Financial crime: Next week in Birmingham, Heads of Government will
also be discussing wide aspects of international crime and
yesterday we discussed and agreed recommendations on one aspect of
that - financial crime. We discussed how we can secure better
international co-operation between financial regulators and
law-enforcement authorities.
Financial crime is one of the major challenges of our time, we can
only successfully combat it if we work together, there are gaps in
the system at the moment. We agreed we would review our national
laws and systems by October of this year to see whether concrete
improvements can be made.
It is essential that there is also effective action against the
laundering of the proceeds of crime so we welcome the decision of
the Financial Action Task Force on Money Laundering to continue its
work; it has achieved much since its creation by the G7 in
developing action against money laundering but as the organisation
itself acknowledges, there is a great deal more to be done and we
must mobilise countries outside its membership to join the fight
against money laundering and we therefore fully support its
intention to build a worldwide anti-money-laundering network and I
am pleased that is one of the Conclusions we can announce today.
There is one other statement on tax competition and we have agreed
a new initiative in this area. We want to tackle the preferential
tax regimes and obtain more information from tax havens and this
will complement the European Union Code of Conduct on Business
Taxation. The agreement, the details of which are published today,
represents a major breakthrough in terms of tackling the growing
problems caused by harmful tax competition and by avoidance and
evasion and this reinforces the work of other international
organisations in the area. We are determined, therefore, to put in
place strong and practical measures to tackle the growing threat of
international tax crime and tax evasion through the use of tax
havens and preferential tax regimes and, as everybody here knows,
the globalisation of business makes this an increasingly pressing
issue. The initiative we are taking paves the way for co-ordinated
international action to allow information to be passed to tax
authorities so that honest citizens and businesses do not have to
pay the price of the activities of tax fraudsters. We are
committed, therefore, to building the practical co-operation at
every level to counter tax evasion in the modern world.
Later this morning, we will be discussing employment issues with
our Russian colleagues in G8, we will be discussing developments on
debt issues and I hope to be able to report more this afternoon.
At lunch, we will be discussing the economic, social and political
implications of the Asia crisis and we will be joined by the heads
of the three organisations - the World Trade Organisation, IMF and
the World Bank - and I will report back on that when we have our
press conference this afternoon but I hope you will agree that the
changes that we are recommending, particularly with new codes of
practice for greater openness in the world economy, represent a
substantial body of work that will now be passed to the Birmingham
summit for Heads of Government.
QUESTION:
Can you say whether you think the new codes you are proposing would
have actually prevented the Asian crisis from developing or whether
it would have happened in any event?
CHANCELLOR OF THE EXCHEQUER:
The new codes will first of all be the best anti-corruption measure
that has been introduced in relation to public funds. Secondly,
the new codes would allow a situation where, in advance of what
appeared to be excessive market corrections as a result of a crisis
that developed, got worse and was not dealt with until it was too
late, the information on which market decisions are based would
have been available and therefore we would have educated markets.
By providing international yardsticks against which the performance
of economies and the promises that are made by politicians can be
judged, you provide therefore the scope for earlier intervention to
tackle problems, you remove an incentive that is still there in
many countries for people to hide the extent of their problems and,
of course by extending this as we are discussing now, from
governments to the corporate sector with what is effectively a code
on corporate behaviour, this is a very radical and far-reaching set
of proposals indeed.

* [Data block]:
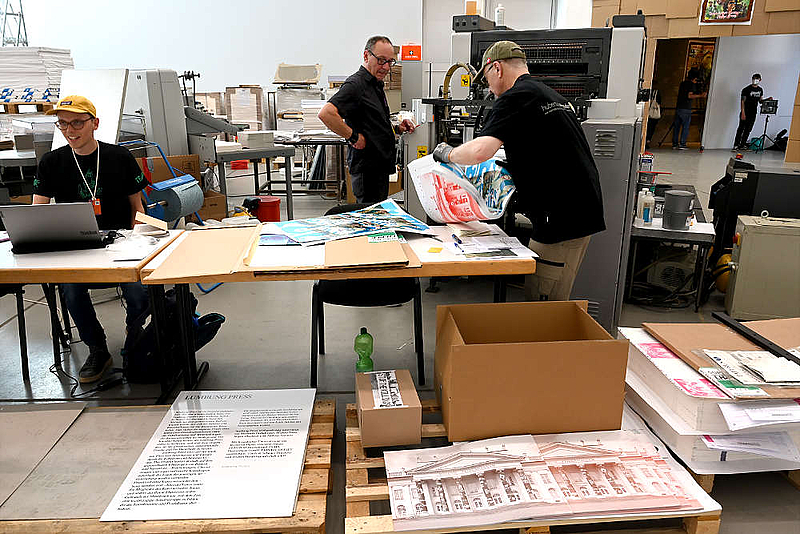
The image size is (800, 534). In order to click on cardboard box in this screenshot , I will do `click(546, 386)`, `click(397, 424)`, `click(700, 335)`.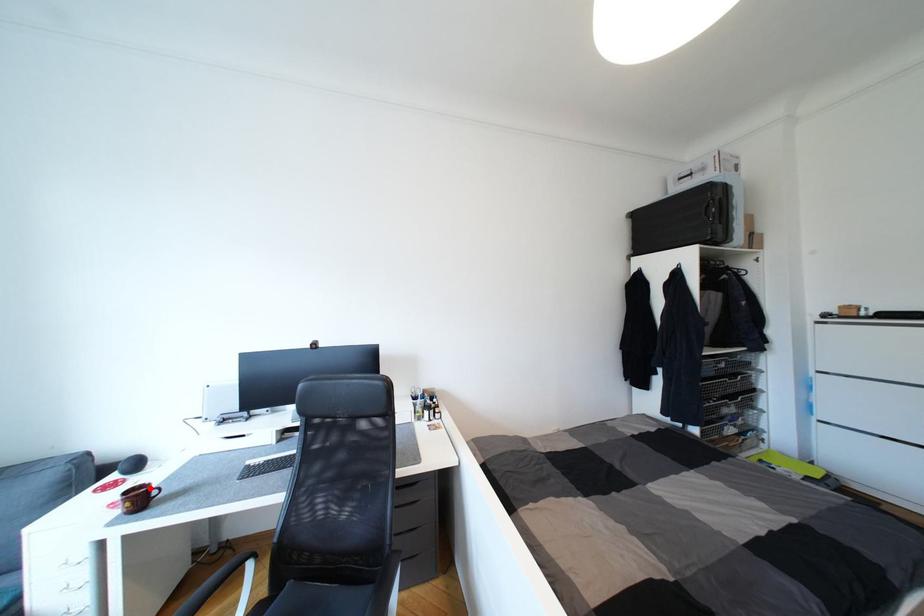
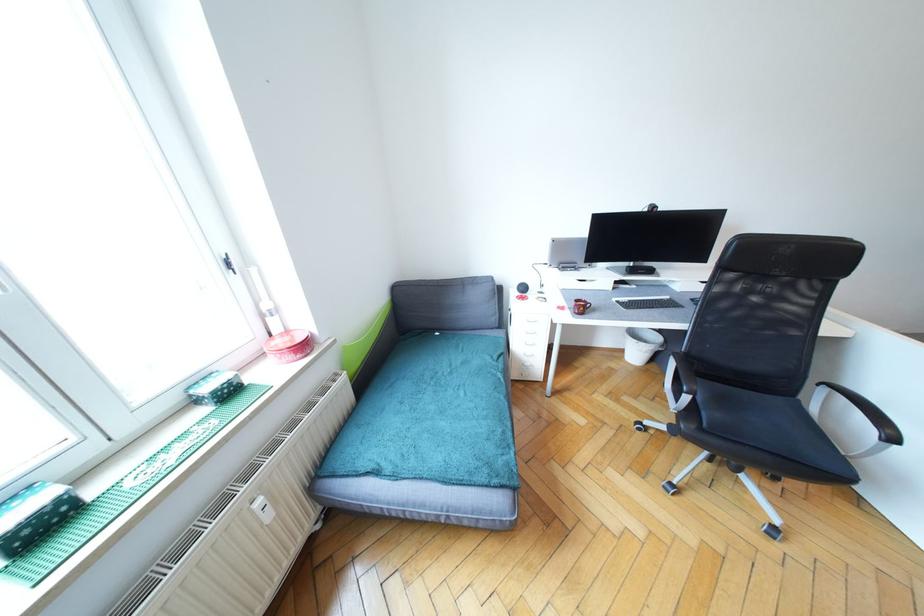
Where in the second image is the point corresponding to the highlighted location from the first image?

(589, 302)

* [Task instructions]:
A – How would you render this sentence from the financial crime briefing in Spanish: "We discussed how we can secure better international co-operation between financial regulators and law-enforcement authorities."
B – Could you write the next part of the financial crime briefing, picking up right after its last sentence?
Nothing in the listing is needed here.

* [Responses for each task]:
A – Discutimos cómo podemos lograr una mejor cooperación internacional entre los reguladores financieros y las autoridades encargadas de hacer cumplir la ley.

B –
In the modern world, it seems to me that global financial flows
will move to those countries that can demonstrate not only that
they have taken measures that will ensure stability in their
economies but that they can show that they have procedures against
which their promises and their rhetoric can be judged and that is
why the openness in the dissemination of information about economic
performance but also the openness in the establishment of
procedures that allow for regular publication of information and
for people to judge whether policy outcomes can be achieved on the
basis of promises, is a very important development indeed.
When I was in Asia in the last few days, the watchword there was
'transparency and openness' and these countries recognise that
information that had hitherto been disguised from the markets could
no longer be so and I think as the pressure for openness extends
from governments to the corporate sector as well, where of course
we have had numerous examples of crises that have been caused
because information has been disguised and never properly exposed,
then we will see big progress indeed and therefore I am confident
that the three codes which will in the end arise from the
discussions that the IMF and others have been having that were
initially at the instigation of the United Kingdom, will make a big
difference in establishing greater procedures for stability in the
modern world.
QUESTION:
The new codes, is it going to be left to the IMF and the World Bank
or are we going to see the setting up of new institutions to
supervise and implement these three codes providing they cover wide
areas and functions of government, public sector and private
sector?
CHANCELLOR OF THE EXCHEQUER:
The International Monetary Fund will publish the details obviously
of the fiscal and also the monetary and financial codes; they are
looking at the second group at the moment. This will be the
yardstick that they will use and of course my recommendation would
be - and this is something that we will have to look at at a later
date - that in the country assessments that are done by the IMF,
they draw attention to the extent to which these codes are being
observed so they will increasingly become an international
yardstick to judge the behaviour of governments in the attainment
of stability and in meeting the objectives that they have set down.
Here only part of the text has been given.